─── PAGE EXCERPT

Sci-Friday starring Adam Chase: Conclusion by Russ Morgan

To the nice folks who have followed Adam Chase for the last year:

Adam Chase was the result of my desire to produce a sci-fi story in comic strip form. It actually started before Star Trek and, of course, a decade or so before Star Wars. In doing the strip on a weekly basis I would usually spend a week of spare time penciling four or five panels and the next week inking them in. It was a labor of love, not for any monetary gain.

I kept tear sheets (I worked at the paper as a staff artist) and actually had the first year bound in a book, which Allan used to scan for the images you have seen. His scans were many times sharper than the original tear sheets and he deserves many kudos for doing such a great job. Unfortunately, I did save tear sheets of the second year but they have been lost or misplaced and, to my knowledge, there are none left on the planet.

Allan and I discussed the possibility of running the second year using the black and white originals. Unfortunately, again, many installments in the latter part of the adventure are missing … enough that the continuity of the story, and the ending, is greatly compromised. If those missing tear sheets surface at some point in the future, perhaps Adam can reappear.

──────
─── RECORDED INFORMATION

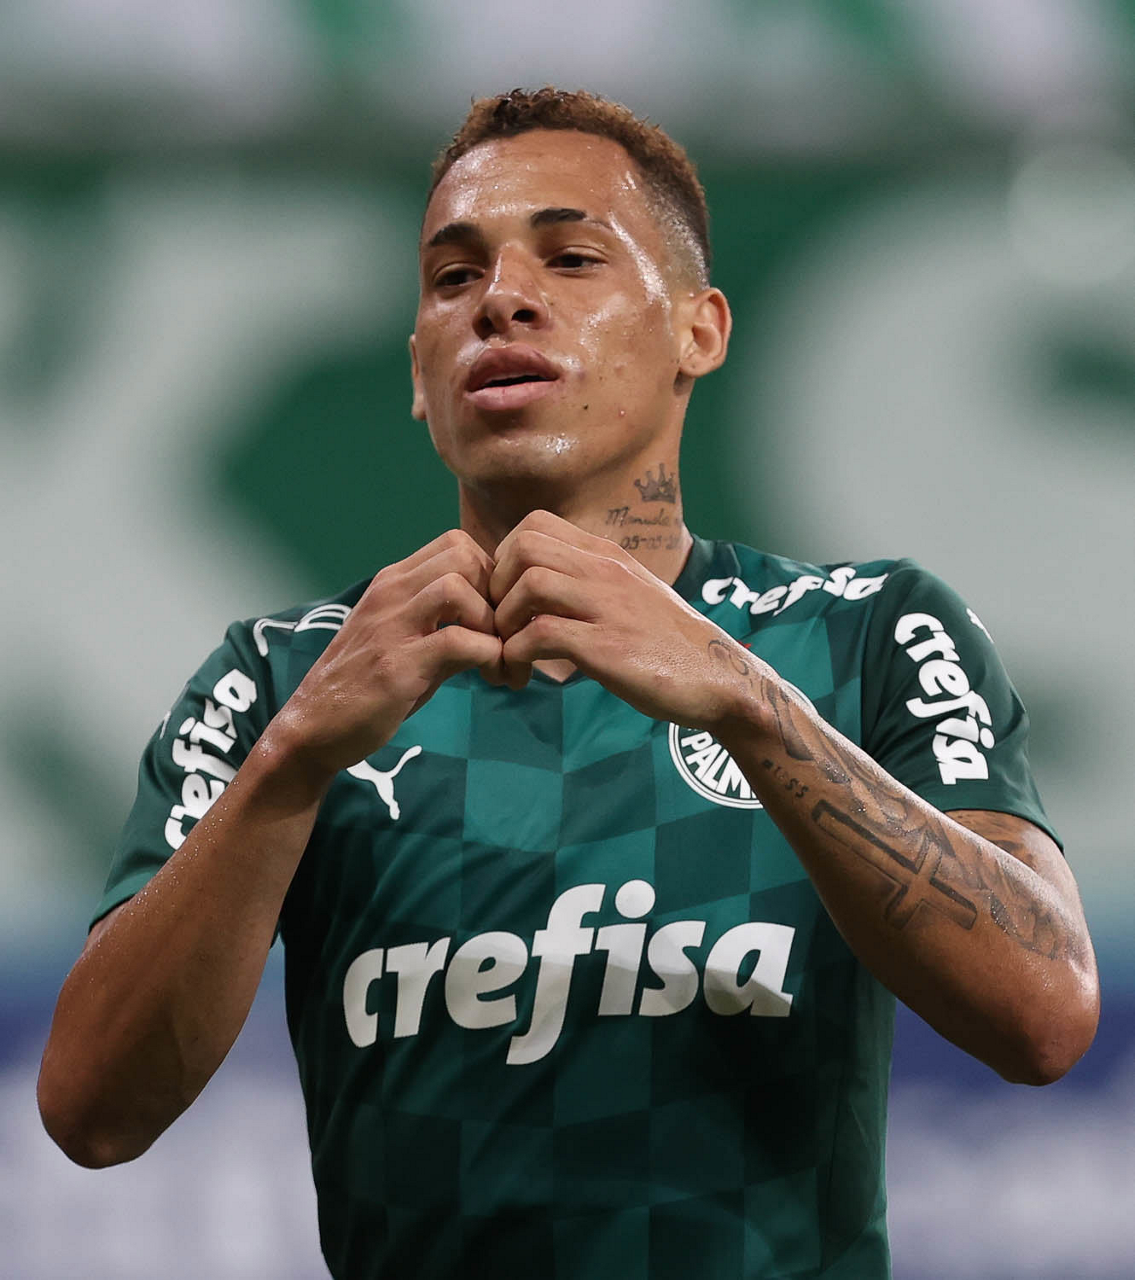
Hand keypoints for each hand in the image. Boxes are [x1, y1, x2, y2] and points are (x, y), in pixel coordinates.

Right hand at [267, 530, 503, 781]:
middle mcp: (389, 594)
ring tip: (498, 655)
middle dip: (496, 593)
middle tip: (505, 632)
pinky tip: (492, 676)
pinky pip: (458, 641)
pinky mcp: (396, 666)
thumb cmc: (364, 687)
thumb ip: (445, 623)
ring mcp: (390, 627)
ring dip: (491, 622)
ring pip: (458, 588)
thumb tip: (497, 621)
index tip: (498, 613)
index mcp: (392, 583)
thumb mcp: (406, 642)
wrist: (312, 729)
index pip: (456, 544)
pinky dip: (488, 656)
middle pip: (463, 555)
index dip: (491, 574)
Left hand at [490, 510, 758, 727]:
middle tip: (498, 625)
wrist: (721, 679)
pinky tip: (522, 676)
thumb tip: (542, 587)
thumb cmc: (670, 644)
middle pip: (522, 547)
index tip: (505, 598)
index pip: (534, 525)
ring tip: (508, 652)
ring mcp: (609, 607)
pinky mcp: (608, 647)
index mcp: (608, 556)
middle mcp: (606, 572)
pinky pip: (541, 635)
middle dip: (495, 588)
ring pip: (528, 585)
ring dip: (503, 623)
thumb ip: (591, 583)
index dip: (503, 559)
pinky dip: (517, 656)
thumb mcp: (630, 596)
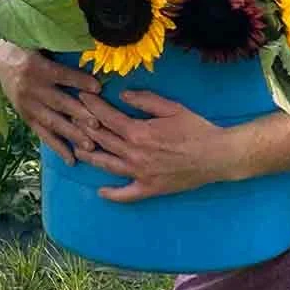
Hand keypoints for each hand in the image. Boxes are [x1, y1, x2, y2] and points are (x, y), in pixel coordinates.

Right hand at [0, 40, 103, 165]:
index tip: (98, 88)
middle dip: (79, 114)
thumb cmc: (30, 47)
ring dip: (71, 134)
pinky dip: (57, 146)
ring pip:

──────

# BRIEF A
Based on the note about Adam Chase, decide whether each statement agrees with the text: (i) the strip began before Star Trek; (ii) the author kept no tear sheets from the second year; (iii) Allan scanned the images from a bound book of the first year. Answer yes or no for each, quoting the deciding words of the text.
# BRIEF B
Extract the part of the note about Adam Chase that opens with the words containing "To the nice" and closes with "on the planet.".
The records are separate material and have no connection to the text.

# TASK RESPONSE A
(i) Yes: "It actually started before Star Trek"
(ii) No: "I did save tear sheets of the second year but they have been lost or misplaced"
(iii) Yes: "actually had the first year bound in a book, which Allan used to scan for the images you have seen"

# TASK RESPONSE B
To the nice folks who have followed Adam Chase for the last year:

Adam Chase was the result of my desire to produce a sci-fi story in comic strip form. It actually started before Star Trek and, of course, a decade or so before Star Wars. In doing the strip on a weekly basis I would usually spend a week of spare time penciling four or five panels and the next week inking them in. It was a labor of love, not for any monetary gain.

I kept tear sheets (I worked at the paper as a staff artist) and actually had the first year bound in a book, which Allan used to scan for the images you have seen. His scans were many times sharper than the original tear sheets and he deserves many kudos for doing such a great job. Unfortunately, I did save tear sheets of the second year but they have been lost or misplaced and, to my knowledge, there are none left on the planet.